An endoscopy in March 2010 determined that Kevin had a cancerous tumour on his oesophagus. The consultant said he’d have six months to a year to live. He started an aggressive form of chemotherapy but it was so strong that he was taken to hospital where he stayed for a month. He lost four stone in weight in three weeks and the doctors didn’t think he’d make it but the cancer subsided.
His son Dean explained, “Dad didn’t need treatment for six months but swallowing started to become more difficult again; he could only manage to eat soup, he was in and out of hospital a lot that year. He was in a lot of pain - the cancer was starting to take over. Dad was very weak and had a fall in the night and they found out the cancer had spread to his brain. It was his body’s way of shutting down.”

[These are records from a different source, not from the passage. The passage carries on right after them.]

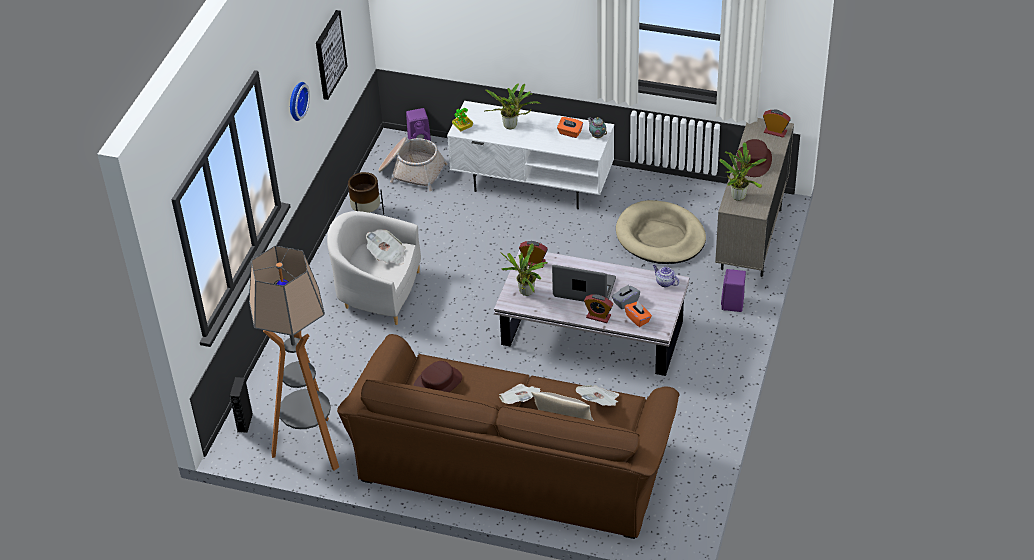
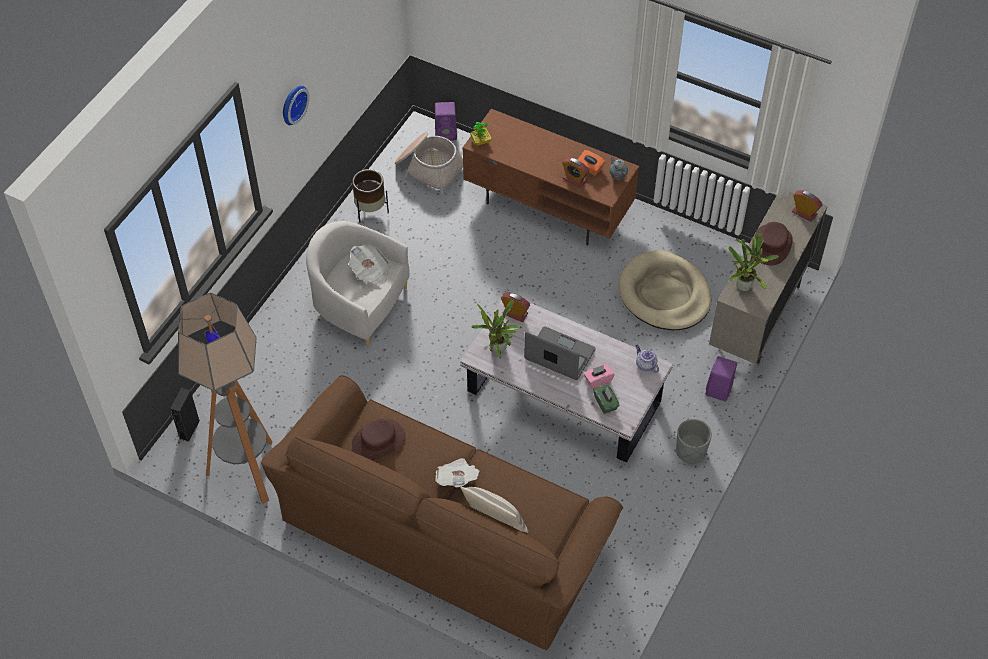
camera: 10 degrees right, 10 degrees up
(329, 54) = (344, 50): picture -> none
(512, 126) = (532, 149): potted plant -> none
(533, 184) = (549, 206): white tv stand -> brown tv stand
(598, 316) = (565, 392): alarm clock -> alarm clock (574, 179)
(599, 403) = (538, 498): newspaper -> none
(625, 302) = (598, 380): grey tissue box -> pink tissue box
(638, 319) = (605, 403): orange tissue box -> green tissue box
(721, 357) = (690, 451): none -> grey planter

Ben, also Kevin’s son, said, “Dad wanted to die at home so we did everything we could for him. We moved his room down from the loft, got an electric bed, had hand rails installed. It was perfect for him to come home to but he’d built up so much dependence on the nurses and it had become his normality. He felt alone at home.”
Kevin was referred to Fair Havens Hospice in September 2012.
“We all thought the hospice was an old people’s home but we went to look around and thought ‘This is perfect’. They put Dad on a waiting list for a bed and we didn’t know if he’d make it but thankfully, a room became free. It was such a relief. The nurses were just amazing, they checked on him every hour.”
Dean said, “We hated leaving him in hospital but at Fair Havens we could come and go as we pleased. We even took Gus, our dog, to see him! We could never have done that in hospital and it was an amazing moment for us."
“It had been a tough two and a half years so we were relieved when Dad died because he wasn’t suffering any more. It was surreal to say goodbye but it would have been awful if we weren’t at Fair Havens. It made the biggest difference to how we have all coped with it. There are a lot of things behind the scenes that can be taken for granted. It’s important for people’s perceptions to change.”
Ben added, “It was so private and the nurses were so informative. They let us know what was happening all the time. The value of what we received was unprecedented. We feel like we owe them for everything they did for Dad and us. We didn’t realise how much they did and I don’t know what we’d have done without them. The way he died, that scenario, was perfect. It’s important for everyone to have that choice. The other option is unimaginable."
“We knew very little about Fair Havens Hospice until we needed them, and like everyone that has needed them, we are forever grateful for the amazing work, care, love and attention they provided our Father (and husband) when he needed it most."
“If we weren’t as fortunate as we were, and the opportunity of my father going into the Hospice wasn’t available, I don’t know what we would have done. We hope no one ever requires the need of a Hospice, but if they ever do, it should be available to them no matter what, which is why these new premises are so fundamentally important."
“We all back the new Fair Havens whole heartedly and still cannot understand why anyone would object to such amazing and undervalued care, especially for those who have very little choice left.”